Tel hoeveel regels van het materiaal hieronder het woord "pixels" bevatten, en geef alleen dat aantal.

Vermelde gegevens:
┌──

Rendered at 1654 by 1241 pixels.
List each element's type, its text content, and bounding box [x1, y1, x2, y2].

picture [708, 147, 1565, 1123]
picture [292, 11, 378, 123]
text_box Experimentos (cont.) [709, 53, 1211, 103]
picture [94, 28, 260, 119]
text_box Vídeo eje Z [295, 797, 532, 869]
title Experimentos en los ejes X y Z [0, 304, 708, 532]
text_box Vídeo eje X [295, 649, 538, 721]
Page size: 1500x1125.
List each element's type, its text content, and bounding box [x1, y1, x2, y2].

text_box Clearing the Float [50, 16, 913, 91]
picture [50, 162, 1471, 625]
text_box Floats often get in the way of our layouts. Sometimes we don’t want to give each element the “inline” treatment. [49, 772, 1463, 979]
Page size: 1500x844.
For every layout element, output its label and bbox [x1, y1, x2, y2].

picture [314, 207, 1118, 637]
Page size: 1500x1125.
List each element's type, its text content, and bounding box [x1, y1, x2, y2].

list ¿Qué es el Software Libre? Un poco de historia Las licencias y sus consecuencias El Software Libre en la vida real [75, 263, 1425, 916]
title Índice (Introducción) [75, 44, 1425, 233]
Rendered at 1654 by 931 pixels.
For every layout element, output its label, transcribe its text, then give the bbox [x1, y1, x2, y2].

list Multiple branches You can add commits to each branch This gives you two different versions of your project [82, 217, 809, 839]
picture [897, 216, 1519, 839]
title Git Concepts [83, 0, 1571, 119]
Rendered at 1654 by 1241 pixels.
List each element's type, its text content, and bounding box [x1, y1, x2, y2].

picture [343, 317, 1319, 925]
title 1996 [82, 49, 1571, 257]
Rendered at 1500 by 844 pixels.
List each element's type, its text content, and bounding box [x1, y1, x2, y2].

└──

Uitgewerkte oplossing:
4